O psiquiatra destaca ainda o impacto na saúde mental, lembrando que estudos apontam que o estabelecimento de pelo menos uma refeição diária em família ajuda a diminuir sintomas depressivos nos filhos.
O mau exemplo
Para o pediatra Daniel Becker, o uso do celular pelos adultos na mesa transmite mensagens profundamente negativas. O primeiro ponto, de acordo com o especialista, é o mau exemplo dado pelo cuidador, incentivando uma 'alimentação inconsciente', onde não se usufrui do momento ou do sabor da comida.
Mais grave ainda, a atitude demonstra para a criança que o objetozinho de metal, vidro e plástico que ele tem na mão é mais importante do que o próprio filho que está ali presente."
Ele reforça que, ao preferir ficar "sugado para dentro" da tela em vez de interagir, o adulto faz com que a criança se sinta desvalorizada, o que impacta diretamente a sua autoestima e serve de incentivo para que ela mesma se vicie no celular no futuro.
Nem toda tela é igual
Os pesquisadores responsáveis pelo estudo recomendam que as orientações pediátricas passem a diferenciar os modos de uso das telas, separando o consumo individualizado do uso em conjunto, bem como a visualização passiva do engajamento ativo.
Becker concorda com essa distinção e traça uma linha clara entre os efeitos do celular e da televisão. Enquanto as redes sociais no celular oferecem vídeos curtos com algoritmos que "viciam, fazem mal, interrompem, fragilizam a atenção" e promovem o isolamento, uma tela grande e sem algoritmos, como a TV, pode promover dinâmicas menos nocivas quando compartilhada.
"Assistir juntos a um noticiário ou a um filme permite que a família debata os temas e histórias, ajudando a desenvolver o pensamento crítico da criança a partir de uma experiência conjunta", observa Becker.
Ritual da mesa
Historicamente, as refeições são o grande momento de congregação humana, servindo como um espaço vital para reunião, interação e troca de ideias.
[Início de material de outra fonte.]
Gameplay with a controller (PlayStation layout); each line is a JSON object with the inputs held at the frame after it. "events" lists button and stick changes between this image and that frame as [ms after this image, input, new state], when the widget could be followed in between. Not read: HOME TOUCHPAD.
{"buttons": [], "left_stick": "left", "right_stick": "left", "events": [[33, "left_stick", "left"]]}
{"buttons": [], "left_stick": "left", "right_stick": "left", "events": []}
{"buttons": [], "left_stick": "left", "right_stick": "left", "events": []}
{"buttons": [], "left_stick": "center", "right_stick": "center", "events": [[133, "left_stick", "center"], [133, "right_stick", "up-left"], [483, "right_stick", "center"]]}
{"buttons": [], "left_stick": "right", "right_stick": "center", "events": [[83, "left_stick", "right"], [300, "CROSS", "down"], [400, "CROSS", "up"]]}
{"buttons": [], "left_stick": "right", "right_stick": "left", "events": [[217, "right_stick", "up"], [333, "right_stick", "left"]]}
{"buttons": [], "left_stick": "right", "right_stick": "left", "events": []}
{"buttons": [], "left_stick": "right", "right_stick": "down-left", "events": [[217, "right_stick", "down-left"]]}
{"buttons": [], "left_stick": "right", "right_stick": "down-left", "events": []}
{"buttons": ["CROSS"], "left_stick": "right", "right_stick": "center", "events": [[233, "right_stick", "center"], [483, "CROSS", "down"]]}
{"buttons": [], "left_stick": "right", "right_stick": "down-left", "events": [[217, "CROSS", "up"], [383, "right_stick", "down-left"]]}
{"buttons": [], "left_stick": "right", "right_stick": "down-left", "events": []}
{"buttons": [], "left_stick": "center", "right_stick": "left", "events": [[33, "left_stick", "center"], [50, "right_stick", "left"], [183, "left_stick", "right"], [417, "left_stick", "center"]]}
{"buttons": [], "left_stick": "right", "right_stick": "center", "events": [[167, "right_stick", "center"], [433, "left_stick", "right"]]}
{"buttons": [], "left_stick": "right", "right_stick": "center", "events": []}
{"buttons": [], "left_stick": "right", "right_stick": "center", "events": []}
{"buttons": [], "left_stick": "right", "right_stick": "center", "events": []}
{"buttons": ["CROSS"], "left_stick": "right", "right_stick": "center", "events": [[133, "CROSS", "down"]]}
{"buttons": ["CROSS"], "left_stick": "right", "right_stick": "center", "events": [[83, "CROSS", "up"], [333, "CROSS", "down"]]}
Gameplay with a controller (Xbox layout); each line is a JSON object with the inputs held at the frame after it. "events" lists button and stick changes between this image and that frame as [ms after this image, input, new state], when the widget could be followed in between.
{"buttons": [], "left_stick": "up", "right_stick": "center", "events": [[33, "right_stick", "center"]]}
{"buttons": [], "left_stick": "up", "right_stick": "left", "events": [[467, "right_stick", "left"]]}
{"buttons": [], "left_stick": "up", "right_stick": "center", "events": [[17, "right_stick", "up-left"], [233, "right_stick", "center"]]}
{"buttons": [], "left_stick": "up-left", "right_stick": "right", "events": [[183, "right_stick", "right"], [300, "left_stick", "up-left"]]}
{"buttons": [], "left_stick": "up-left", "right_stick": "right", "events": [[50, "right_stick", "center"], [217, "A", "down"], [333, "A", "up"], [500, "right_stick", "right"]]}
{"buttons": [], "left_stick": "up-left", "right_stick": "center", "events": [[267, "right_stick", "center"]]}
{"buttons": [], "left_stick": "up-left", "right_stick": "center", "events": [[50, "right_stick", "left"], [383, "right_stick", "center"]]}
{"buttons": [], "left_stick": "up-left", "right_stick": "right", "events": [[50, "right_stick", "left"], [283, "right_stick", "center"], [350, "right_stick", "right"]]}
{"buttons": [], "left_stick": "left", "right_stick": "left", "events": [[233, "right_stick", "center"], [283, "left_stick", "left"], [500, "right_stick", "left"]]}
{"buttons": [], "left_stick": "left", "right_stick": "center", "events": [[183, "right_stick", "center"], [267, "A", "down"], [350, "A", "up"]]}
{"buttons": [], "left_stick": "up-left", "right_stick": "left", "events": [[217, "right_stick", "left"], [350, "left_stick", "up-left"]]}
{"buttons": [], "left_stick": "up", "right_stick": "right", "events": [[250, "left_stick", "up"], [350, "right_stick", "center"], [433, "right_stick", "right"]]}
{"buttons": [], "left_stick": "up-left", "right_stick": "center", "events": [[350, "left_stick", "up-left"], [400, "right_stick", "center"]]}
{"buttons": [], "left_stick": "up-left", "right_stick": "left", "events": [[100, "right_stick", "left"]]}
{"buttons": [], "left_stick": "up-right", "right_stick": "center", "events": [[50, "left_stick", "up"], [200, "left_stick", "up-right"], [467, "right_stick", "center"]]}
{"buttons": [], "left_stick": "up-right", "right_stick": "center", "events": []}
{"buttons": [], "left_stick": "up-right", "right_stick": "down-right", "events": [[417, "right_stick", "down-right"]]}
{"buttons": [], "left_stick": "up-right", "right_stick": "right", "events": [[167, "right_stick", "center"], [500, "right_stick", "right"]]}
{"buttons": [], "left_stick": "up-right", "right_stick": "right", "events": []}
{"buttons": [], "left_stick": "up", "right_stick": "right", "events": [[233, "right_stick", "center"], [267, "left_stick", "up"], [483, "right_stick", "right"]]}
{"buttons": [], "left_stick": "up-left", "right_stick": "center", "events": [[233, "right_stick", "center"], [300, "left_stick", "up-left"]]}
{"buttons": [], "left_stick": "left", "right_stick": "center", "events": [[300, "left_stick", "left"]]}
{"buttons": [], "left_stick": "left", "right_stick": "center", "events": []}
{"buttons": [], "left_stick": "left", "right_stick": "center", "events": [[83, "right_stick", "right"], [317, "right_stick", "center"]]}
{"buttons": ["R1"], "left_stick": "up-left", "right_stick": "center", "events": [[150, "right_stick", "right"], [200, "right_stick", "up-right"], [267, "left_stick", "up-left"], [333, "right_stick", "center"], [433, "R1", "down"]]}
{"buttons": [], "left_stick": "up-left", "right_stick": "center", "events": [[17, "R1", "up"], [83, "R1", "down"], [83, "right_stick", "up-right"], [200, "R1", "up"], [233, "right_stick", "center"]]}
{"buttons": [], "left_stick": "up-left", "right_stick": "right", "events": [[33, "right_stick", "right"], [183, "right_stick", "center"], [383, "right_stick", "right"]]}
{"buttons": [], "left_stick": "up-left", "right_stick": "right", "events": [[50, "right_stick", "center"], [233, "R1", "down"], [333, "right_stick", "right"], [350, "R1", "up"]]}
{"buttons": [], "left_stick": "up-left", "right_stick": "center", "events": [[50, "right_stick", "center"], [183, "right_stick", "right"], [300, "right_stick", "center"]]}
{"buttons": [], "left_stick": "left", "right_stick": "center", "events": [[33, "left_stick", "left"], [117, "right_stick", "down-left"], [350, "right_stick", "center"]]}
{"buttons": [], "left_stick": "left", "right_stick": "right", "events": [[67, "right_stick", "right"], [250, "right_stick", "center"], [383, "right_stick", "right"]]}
Sem essa troca, a presença à mesa perde o seu maior valor educacional e emocional.
"Quando você tem uma refeição em família com o celular, cada um com a sua telinha, você basicamente não tem uma refeição em família", adverte Becker. O resgate desse ritual diário, livre do isolamento digital, é apontado pelos especialistas como um investimento fundamental.
Os pesquisadores do estudo alertam que as intervenções para diminuir o uso de telas durante as refeições precisam ter como alvo pais e filhos separadamente, abandonando a premissa de que apenas mudar o comportamento do adulto fará com que a criança mude o seu.